Check from hdfs, it seem hdfs make another copy of file xxx_copy_1 instead of append to 000000_0

enter image description here

Now I want to remove those records that read from xxx_copy_1. How can I achieve this in hive command ? If I'm not mistaken, i can remove xxx_copy_1 file by using hdfs dfs -rm command follow by rerun insert overwrite command. But I want to know whether this can it be done by using hive command example like delete statement?

2

2 Answers

1
votes

Partition your data such that the rows (use window function row_number) you want to drop are in a partition unto themselves.
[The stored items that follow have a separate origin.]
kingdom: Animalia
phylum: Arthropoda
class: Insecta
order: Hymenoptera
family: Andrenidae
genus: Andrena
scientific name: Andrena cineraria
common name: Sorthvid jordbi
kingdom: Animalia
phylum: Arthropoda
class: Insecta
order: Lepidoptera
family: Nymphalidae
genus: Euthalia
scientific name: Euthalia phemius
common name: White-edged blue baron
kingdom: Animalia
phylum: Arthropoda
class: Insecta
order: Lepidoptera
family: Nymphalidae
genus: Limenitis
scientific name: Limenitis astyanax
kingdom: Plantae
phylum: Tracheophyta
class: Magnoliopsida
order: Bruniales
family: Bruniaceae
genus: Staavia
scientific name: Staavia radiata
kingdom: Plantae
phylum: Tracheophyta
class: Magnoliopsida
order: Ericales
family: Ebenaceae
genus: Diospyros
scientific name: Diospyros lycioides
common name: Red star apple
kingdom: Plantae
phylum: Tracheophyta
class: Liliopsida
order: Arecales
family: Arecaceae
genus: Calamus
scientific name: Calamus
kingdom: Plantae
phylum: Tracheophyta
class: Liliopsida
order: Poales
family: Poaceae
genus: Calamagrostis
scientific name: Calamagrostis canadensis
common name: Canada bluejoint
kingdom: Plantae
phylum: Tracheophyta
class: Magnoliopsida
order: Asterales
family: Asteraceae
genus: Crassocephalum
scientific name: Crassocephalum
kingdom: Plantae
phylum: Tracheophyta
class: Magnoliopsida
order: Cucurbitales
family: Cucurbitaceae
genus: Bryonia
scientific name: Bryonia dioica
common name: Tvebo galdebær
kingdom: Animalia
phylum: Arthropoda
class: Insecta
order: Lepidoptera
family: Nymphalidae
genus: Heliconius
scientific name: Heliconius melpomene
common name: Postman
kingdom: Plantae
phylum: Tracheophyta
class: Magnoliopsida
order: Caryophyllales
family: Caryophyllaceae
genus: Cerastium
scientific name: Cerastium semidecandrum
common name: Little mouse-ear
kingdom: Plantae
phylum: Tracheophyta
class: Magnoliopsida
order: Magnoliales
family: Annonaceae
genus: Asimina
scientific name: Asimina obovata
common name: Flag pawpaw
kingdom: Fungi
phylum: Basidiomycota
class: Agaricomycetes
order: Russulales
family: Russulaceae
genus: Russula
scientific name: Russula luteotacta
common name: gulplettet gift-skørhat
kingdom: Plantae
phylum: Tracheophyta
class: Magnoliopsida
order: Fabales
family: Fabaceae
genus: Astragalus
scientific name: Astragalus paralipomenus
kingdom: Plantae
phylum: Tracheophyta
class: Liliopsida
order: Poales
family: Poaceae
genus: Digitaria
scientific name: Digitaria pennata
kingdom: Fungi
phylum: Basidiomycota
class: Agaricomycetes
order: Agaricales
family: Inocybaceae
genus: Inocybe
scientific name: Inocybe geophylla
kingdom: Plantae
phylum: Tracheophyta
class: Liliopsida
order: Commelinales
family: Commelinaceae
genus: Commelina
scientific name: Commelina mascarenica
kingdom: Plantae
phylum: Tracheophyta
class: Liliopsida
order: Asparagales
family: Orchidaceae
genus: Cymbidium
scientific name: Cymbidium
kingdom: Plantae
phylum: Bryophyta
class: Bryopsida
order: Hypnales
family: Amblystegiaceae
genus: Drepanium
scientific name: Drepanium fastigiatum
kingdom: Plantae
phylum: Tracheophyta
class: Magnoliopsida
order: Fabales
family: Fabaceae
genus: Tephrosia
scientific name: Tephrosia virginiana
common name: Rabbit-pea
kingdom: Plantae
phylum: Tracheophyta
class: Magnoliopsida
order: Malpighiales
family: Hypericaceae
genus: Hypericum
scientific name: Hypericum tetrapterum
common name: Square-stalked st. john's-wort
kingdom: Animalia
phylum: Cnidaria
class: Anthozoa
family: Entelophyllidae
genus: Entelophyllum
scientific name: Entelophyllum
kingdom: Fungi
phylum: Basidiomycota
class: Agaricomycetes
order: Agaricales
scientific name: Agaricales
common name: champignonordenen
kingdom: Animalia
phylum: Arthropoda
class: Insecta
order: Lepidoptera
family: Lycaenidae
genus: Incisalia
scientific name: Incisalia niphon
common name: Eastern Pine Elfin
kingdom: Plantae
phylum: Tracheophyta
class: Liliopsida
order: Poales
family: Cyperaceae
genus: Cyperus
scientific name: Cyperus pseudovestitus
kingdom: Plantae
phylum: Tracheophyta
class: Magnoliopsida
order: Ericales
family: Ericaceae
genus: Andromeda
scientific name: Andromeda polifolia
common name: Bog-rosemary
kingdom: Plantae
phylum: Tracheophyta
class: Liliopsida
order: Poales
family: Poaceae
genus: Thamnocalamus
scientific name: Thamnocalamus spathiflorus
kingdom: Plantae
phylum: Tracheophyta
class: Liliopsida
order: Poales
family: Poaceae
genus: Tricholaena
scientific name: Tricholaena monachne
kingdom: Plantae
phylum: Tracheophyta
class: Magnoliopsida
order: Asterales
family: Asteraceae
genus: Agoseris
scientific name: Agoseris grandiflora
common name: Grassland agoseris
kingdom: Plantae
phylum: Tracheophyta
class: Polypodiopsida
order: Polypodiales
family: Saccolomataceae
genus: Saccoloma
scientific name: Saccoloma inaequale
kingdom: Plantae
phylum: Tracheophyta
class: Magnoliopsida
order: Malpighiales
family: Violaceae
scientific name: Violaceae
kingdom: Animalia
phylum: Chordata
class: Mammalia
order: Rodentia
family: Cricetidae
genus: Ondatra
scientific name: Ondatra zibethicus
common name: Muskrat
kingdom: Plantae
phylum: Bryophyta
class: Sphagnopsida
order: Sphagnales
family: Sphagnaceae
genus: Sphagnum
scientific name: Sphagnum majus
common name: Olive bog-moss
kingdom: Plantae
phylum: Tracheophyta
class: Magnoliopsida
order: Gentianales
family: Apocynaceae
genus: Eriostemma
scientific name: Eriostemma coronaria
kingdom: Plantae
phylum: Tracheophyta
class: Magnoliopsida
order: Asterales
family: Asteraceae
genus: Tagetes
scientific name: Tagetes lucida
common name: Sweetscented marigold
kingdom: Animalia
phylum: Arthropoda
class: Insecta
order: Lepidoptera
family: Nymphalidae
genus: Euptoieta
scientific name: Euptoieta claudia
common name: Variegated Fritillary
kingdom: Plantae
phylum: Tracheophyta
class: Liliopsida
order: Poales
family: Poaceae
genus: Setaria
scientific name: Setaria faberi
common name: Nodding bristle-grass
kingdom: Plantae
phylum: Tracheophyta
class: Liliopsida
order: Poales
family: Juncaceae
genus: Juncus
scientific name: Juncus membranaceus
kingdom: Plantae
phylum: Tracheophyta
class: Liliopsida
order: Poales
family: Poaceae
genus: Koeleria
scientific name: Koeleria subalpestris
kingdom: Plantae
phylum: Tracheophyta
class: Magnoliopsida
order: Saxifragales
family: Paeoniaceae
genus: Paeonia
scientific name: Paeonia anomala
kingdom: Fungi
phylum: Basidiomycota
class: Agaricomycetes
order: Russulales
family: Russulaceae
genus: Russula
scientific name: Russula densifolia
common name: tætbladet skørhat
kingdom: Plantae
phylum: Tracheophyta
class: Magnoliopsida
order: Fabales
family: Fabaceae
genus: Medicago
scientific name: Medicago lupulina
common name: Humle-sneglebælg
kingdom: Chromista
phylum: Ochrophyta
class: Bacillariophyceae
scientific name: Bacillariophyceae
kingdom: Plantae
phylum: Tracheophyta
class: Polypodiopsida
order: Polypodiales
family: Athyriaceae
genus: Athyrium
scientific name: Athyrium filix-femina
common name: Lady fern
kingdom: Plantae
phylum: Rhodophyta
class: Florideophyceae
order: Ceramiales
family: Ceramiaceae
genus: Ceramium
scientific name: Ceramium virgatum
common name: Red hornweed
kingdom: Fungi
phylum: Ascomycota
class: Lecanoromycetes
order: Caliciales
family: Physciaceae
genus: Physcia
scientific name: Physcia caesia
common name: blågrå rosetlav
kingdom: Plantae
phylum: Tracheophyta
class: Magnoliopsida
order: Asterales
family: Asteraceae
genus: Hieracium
You can then drop the partition without impacting the rest of your table. This is a fairly sustainable model, even if your dataset grows quite large.

detail about Partition .

www.tutorialspoint.com/hive/hive_partitioning.htm

0
votes

Check from hdfs, it seem hdfs make another copy of file xxx_copy_1 instead of append to 000000_0

The reason is hdfs is read only, not editable, as hive warehouse files (or whatever may be the location) that is still in hdfs, so it has to create a second file.

Now I want to remove those records that read from xxx_copy_1. How can I achieve this in hive command ?

Please check this post - Removing DUPLICATE rows in hive based on columns.

Let me know if you are satisfied with the answer there. I have another method, which removes duplicate entries but may not be in the way you want.